Save your money, pay down your debts and secure your job is the advice financial gurus are giving lately to help us weather the storm in these turbulent economic times. I can't help but think this advice is timeless. I thought of it often while reading Karyn Bosnak's quirky book Save Karyn.
Karyn moves to NYC in May 2000. Over the next couple of years, she racks up $20,000 of debt and loses her job. Ultimately, she becomes a cult figure after soliciting donations from her website Save Karyn, where she asks people to help pay off her debt. Her plea: if 20,000 people each give her $1 she'd have enough money to pay off her entire debt. She also sells most of the stuff she bought incurring the debt on eBay.
How did "Not saving her money, paying down her debts and securing her job,” impact her situation?
Save your money:
Kayrn moved to NYC with virtually no savings. She didn’t even have enough money to make it to her first paycheck, forcing her to take an advance on her American Express card to pay for apartment necessities. Once she started receiving a paycheck, she began a downward spiral of excessive spending and charging; buying furniture for her apartment, designer clothes, expensive makeup, beauty treatments, a health club membership and a weekend summer vacation package she used only once. She didn’t save $1.
Pay down your debts:
She moved to NYC with unpaid balances on her credit cards. When she received her first paycheck she was surprised to see how much money was withheld for taxes. She hadn't budgeted accordingly. Instead of realigning her budget to her actual paycheck, she kept spending and charging. It wasn’t long before she couldn’t keep up with her monthly credit card payments and still pay her rent. She began missing minimum payments, incurring late fees, interest and over limit charges. Eventually, she finds a new job and begins earning over $100,000 a year. Even then, instead of paying down debt she continues her spendthrift ways thinking why shouldn't she, she makes over 100,000 a year.
Secure your job:
She remained in denial that her job was in jeopardy. After September 11th, the job market for TV production in NYC virtually dried up. Ratings for her show were low. New management was brought in; they asked everyone in her department to sign a new, less favorable employee agreement. Refusing, along with her fellow contending co-workers, she was let go. She hadn’t thought this through completely, she now firmly believes if she would have asked for her job back her boss would have given it to her. At the time, however, she didn't like her job and thought she’d be able to find another one within a month. She ended up being out of work for four months, when she finally did find a job it was at a substantially lower salary than what she had been making before.

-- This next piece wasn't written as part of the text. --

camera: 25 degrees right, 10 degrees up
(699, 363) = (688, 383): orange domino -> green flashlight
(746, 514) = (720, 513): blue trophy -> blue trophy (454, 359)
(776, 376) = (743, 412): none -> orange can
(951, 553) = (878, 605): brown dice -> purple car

She was no longer able to pay her rent and her credit card payments without overdrawing her checking account. She took steps to get control of her finances; consolidating her debt, finding a roommate, canceling her health club membership and even making her own coffee. Not making much progress and feeling overwhelmed she dreamed up the Save Kayrn website and the rest is history.

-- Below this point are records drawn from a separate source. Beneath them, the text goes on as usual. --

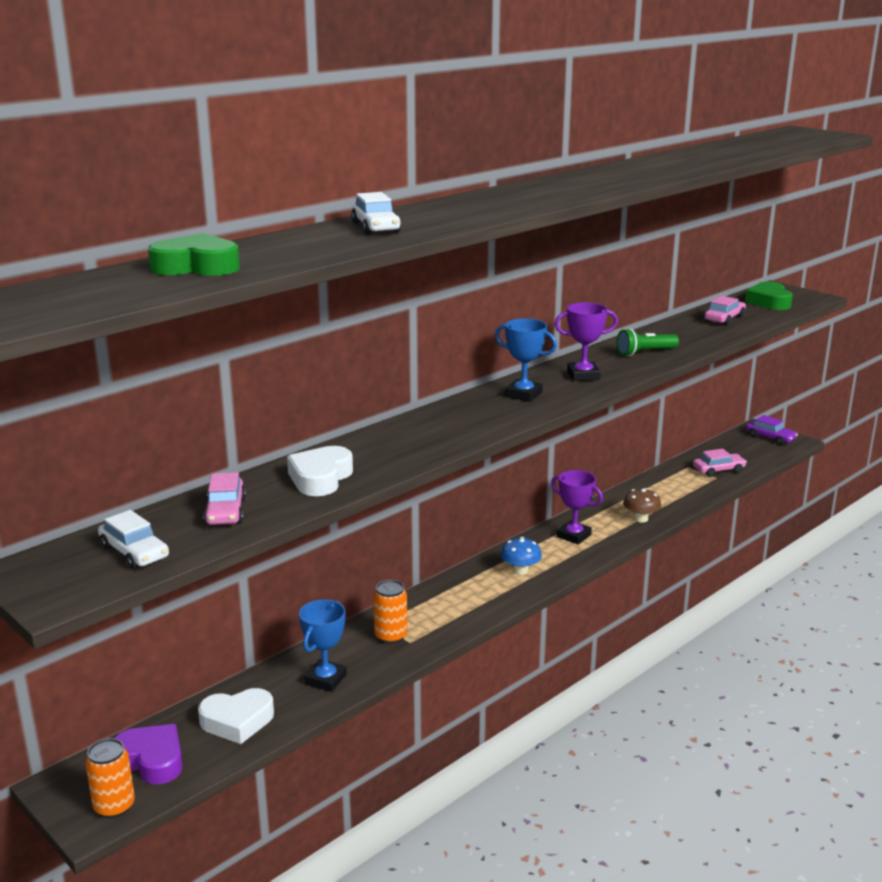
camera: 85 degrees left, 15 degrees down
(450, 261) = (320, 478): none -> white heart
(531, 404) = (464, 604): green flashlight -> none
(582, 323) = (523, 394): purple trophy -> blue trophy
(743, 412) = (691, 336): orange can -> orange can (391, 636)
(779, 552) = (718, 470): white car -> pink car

Overall, based on the subject matter (financial irresponsibility) I was surprised how much I enjoyed this book. It was filled with financial lessons. My professional organization is planning a workshop to teach financial literacy targeting college sororities. After reading this book, I can’t help but think perhaps they are right; young adult women do need financial literacy training. I know where they should start: Save your money, pay down your debts and secure your job.